To quote the Second Secretary at the DOF responsible, via the Irish Times, “the €35 billion put into Irish Bank Resolution Corporation (formerly Anglo Irish) “is not coming back” although this is in a “manageable space” given Ireland’s long-term deal on repaying the Anglo Irish Bank promissory notes.”

Will the political class in Ireland come out of their foxholes and admit that this “space” is probably the maximum of solidarity that can be expected of the EU?

DOCM,

If the ECB is about to embark on QE why should the remaining PN portfolio be unwound. It should be let run to infinity. Seeing as QE is also coming, what about doing something similar with the trackers.
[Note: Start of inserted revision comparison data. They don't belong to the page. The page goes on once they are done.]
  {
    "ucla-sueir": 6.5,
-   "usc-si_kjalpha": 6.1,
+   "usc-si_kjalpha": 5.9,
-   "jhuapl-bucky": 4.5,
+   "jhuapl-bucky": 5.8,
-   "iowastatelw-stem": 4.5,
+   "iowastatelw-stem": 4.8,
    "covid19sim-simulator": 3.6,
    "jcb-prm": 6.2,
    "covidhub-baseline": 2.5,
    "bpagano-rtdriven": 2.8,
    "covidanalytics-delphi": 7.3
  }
As last week’s Swissy event shows, ze Germans are getting an enormous subsidy from a cheap currency. What would a 20% appreciation do to demand for BMWs.

Our MOF speculated yesterday that the form of QE tolerated by Ze Germans was too small and to restrictive. What is left unsaid is what will happen then. Will the warm water countries have the cojones to invite the Germans to leave the EU? Arguably they should never have been allowed in anyway.

@ TMD

In case you missed it, Dan O’Brien put the underlying situation with regard to the promissory notes rather well.
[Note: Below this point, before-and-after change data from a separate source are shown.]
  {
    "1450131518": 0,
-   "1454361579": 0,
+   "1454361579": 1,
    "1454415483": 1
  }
“To see why consider the context in which they were issued in 2010. Then the government needed tens of billions of euro to shore up Anglo Irish Bank and Irish Nationwide. But there was no prospect that the State could borrow such sums in the normal manner – by selling bonds to investors. Instead of selling bonds and using the cash raised to pay off the bondholders, it simply gave bonds to the rotten banks (calling them promissory notes).

This manoeuvre allowed the nationalised banks to use the notes as collateral to borrow from the central bank system. One does not have to be an ultra-orthodox Teutonic central banker to see that this is back-door financing of one branch of government by another.

If the ECB was to delete some of Ireland’s debts at the click of a button, as some people advocate, it would not be long before other governments started issuing promissory notes and looking to Frankfurt for some monetising magic. Having the ECB make an exception for Ireland may seem appealing, but it could never be justified by a central bank serious about preserving the currency.”

The ECB is a serious body. To my knowledge, no other notes of the kind issued by the Irish government – now long-term bonds under the deal agreed – exist.

The following article by Fintan O’Toole is another illustration of a fundemental misreading of the inter-governmental relations that are decisive in this, and other areas.

https://www.irishtimes.com/opinion/fintan-o-toole-syriza-s-way-or-frankfurt-s-way-there-s-only-one-answer-for-ireland-1.2071506

By the way, I omitted to mention the other concessions with regard to the actual bailout funded by the other countries of the EZ (and the UK and Sweden), an omission which FOT corrects, even if he also denies any credit to the Irish government (which, in logic, he would also have deny to the Portuguese and Spanish governments).

@ Tull

the chermans are taking the p insisting on no risk sharing in QE while taking the lovely piggy discount for their exports.

the CHF will prolly go under parity unless 1 is the new SNB cap.
A new DM could appreciate by a good bit more than 20% if the EZ remains in the managed depression state.